- [Text section]:

☆ ☆ ☆ ☆

N2N learning: Network to Network Compression via Policy Gradient Reinforcement Learning
Anubhav Ashok [email protected] , Nicholas Rhinehart, Fares Beainy, Kris M. Kitani
While bigger and deeper neural network architectures continue to advance the state-of-the-art for many computer vision tasks, real-world adoption of these networks is impeded by hardware and speed constraints. Conventional model compression methods attempt to address this problem by modifying the architecture manually or using pre-defined heuristics. Since the space of all reduced architectures is very large, modifying the architecture of a deep neural network in this way is a difficult task. In this paper, we tackle this issue by introducing a principled method for learning reduced network architectures in a data-driven way using reinforcement learning. Our approach takes a larger 'teacher' network as input and outputs a compressed 'student' network derived from the 'teacher' network. In the first stage of our method, a recurrent policy network aggressively removes layers from the large 'teacher' model. In the second stage, another recurrent policy network carefully reduces the size of each remaining layer. The resulting network is then evaluated to obtain a reward -- a score based on the accuracy and compression of the network. Our approach uses this reward signal with policy gradients to train the policies to find a locally optimal student network. Our experiments show that we can achieve compression rates of more than 10x for models such as ResNet-34 while maintaining similar performance to the input 'teacher' network. We also present a valuable transfer learning result which shows that policies which are pre-trained on smaller 'teacher' networks can be used to rapidly speed up training on larger 'teacher' networks.

☆ ☆ ☆ ☆

- [Given material]:
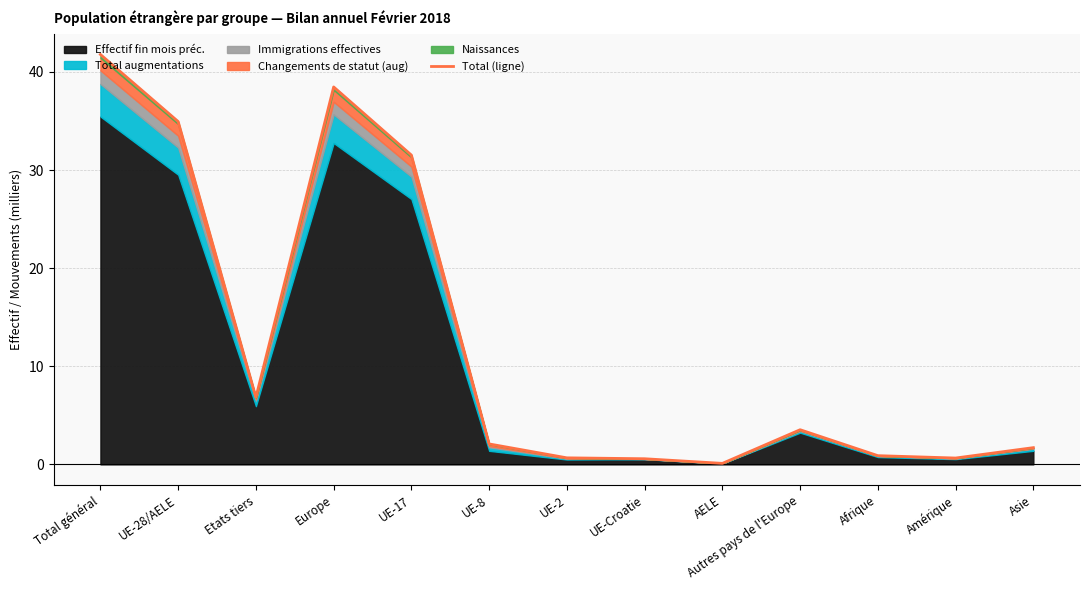

Reading left to right, list all the values displayed in this chart.

Total général=41.8	UE-28/AELE=34.9	Etats tiers=6.8	Europe=38.5	UE-17=31.5	UE-8=2.1	UE-2=0.7	UE-Croatie=0.6	AELE=0.1	Autres pays de l'Europe=3.5	Afrique=0.9	Amérique=0.6	Asie=1.7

☆ ☆ ☆ ☆

- [What you will do]: In the network compression abstract, what does the recurrent policy network do in the first stage of the method?

- [Answer section]: It aggressively removes layers from the large 'teacher' model.